Tras leerlo María, me lo dio a leer a mí. Vi un párrafo enorme: El chico le decía que lo entendía todo perfectamente, pero que necesitaba verla, aunque solo fuera una vez más, para, palabras extrañas y textuales “cerrar capítulo”, le decía también que esa noche estaba tomando unas copas en su casa “de tranqui” con unos amigos, que después irían a una discoteca nueva. Le proponía que se pasara por su casa, que se tomara una copa, solo una. Acababa poniendo “para que veas que es solo por cerrar capítulo, que no quiero intentar nada raro, vente con tu novio si queréis, de verdad que es solo por no acabar así, que parece que ni existes, creo que en el fondo me lo debes”.
Nos quedamos en silencio.
—¿Esta noche? —pregunté.
—Sí, pero vamos, ni de broma —respondió.
—Yo creo que no se cree que estemos saliendo juntos.

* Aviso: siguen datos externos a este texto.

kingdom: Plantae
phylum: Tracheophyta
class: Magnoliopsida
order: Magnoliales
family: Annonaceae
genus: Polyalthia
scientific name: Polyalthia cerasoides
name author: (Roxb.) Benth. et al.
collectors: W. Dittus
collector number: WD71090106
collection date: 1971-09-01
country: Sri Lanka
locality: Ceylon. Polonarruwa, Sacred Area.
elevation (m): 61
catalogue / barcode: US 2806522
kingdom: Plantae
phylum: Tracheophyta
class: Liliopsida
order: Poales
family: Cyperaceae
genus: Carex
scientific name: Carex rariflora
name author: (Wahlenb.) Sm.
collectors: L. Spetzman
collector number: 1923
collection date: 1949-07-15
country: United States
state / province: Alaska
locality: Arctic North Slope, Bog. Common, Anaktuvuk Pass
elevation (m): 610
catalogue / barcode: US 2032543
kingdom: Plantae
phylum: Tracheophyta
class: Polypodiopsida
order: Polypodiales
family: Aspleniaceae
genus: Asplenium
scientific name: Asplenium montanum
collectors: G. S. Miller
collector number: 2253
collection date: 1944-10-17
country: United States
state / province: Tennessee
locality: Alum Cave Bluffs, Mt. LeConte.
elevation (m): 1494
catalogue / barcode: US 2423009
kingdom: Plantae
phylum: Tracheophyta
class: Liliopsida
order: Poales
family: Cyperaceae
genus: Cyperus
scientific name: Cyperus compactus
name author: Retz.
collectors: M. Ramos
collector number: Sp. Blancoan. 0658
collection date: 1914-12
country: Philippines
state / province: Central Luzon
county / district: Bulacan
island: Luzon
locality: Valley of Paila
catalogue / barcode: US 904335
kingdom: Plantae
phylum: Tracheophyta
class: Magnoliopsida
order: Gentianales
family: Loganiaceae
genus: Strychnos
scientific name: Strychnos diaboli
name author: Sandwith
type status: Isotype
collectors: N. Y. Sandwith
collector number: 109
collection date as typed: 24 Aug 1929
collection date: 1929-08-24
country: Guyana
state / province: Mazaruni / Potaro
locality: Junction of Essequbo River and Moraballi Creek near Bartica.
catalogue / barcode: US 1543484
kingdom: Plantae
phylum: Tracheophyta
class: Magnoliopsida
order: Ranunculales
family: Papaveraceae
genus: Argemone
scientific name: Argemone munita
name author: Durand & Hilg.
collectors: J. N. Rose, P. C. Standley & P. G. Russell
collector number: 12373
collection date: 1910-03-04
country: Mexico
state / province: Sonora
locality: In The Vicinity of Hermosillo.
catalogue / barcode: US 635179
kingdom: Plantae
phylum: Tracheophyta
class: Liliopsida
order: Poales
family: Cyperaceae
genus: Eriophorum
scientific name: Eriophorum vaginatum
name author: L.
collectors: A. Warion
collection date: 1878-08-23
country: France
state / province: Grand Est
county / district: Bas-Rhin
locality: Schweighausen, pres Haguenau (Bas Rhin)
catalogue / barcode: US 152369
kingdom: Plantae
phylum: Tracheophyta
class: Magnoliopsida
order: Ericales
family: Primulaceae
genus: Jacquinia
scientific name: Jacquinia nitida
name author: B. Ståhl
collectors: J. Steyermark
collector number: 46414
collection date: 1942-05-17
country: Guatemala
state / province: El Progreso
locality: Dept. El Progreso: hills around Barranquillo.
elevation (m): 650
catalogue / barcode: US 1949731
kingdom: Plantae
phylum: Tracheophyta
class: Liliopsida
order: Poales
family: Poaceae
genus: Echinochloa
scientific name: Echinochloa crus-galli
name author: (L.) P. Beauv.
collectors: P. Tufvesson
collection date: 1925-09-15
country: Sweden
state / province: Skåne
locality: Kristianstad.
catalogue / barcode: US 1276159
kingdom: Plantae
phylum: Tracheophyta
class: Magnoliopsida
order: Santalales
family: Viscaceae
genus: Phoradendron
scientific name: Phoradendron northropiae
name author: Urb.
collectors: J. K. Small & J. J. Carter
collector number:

—Pues me encantaría que me metieras la lengua hasta la garganta delante de él —dijo, sorprendiéndome, asqueada del chico y a su vez utilizando un lenguaje nada propio de ella. La ira, o el alcohol, o las dos cosas.
—Oye, pues no estaría mal. —le dije.
Ella me miró desconfiada y yo proseguí:
—Acabamos de cenar, nos tomamos si eso una copa aquí, vamos allí, nos tomamos otra a su salud, nos liamos delante de él… que vea que es verdad y que ya no tiene nada que rascar… y fin, te deja en paz.
Se hizo un silencio. Tras el cual dije:
— Aunque bueno, como el chico está un poco loco…
—Loco está… pero es inofensivo… vamos… que miedo a meterme en su casa ninguno. Y sus amigos-Taburete... menos miedo me dan.
—¿Entonces cómo lo ves? —pregunté, sin saber muy bien qué estábamos haciendo.
—Pues… besarme contigo delante de él… tendría su punto… —dijo ella en un susurro, en su búsqueda permanente de encontrar morbo en mí, de sentir excitación implicándome.
El chupito de después del postre nos ayudó a decidirnos… y María le preguntaba la dirección. Su casa estaba bastante cerca, hasta podríamos ir caminando. Pedíamos un gin tonic en el propio restaurante mientras yo le preguntaba por el segundo regalo. Ella respondió:
—Después lo ves, cuando volvamos a casa.
—¿No hay regalo hasta que lleguemos a casa?
María se quedó pensativa, estaba maquinando algo… Y yo también estaba maquinaba lo mío, y concluía que retrasaría “la conversación” con María para el día siguiente; sus regalos… aquello de Álvaro… demasiadas emociones para una misma noche. Tras unos quince o veinte segundos ella dijo:
—Mira… por ordenarlo un poco… vamos a casa del tonto ese… nos enrollamos… que él vea como me besas… y después vamos a la nuestra… y allí te enseño el segundo regalo.
—¿Y…? ¿Me gustará?
—Yo creo que sí… Yo te regalo eso… más… lo que ya has visto… y tú me regalas besarme y meterme mano delante de ese idiota. ¿Qué te parece?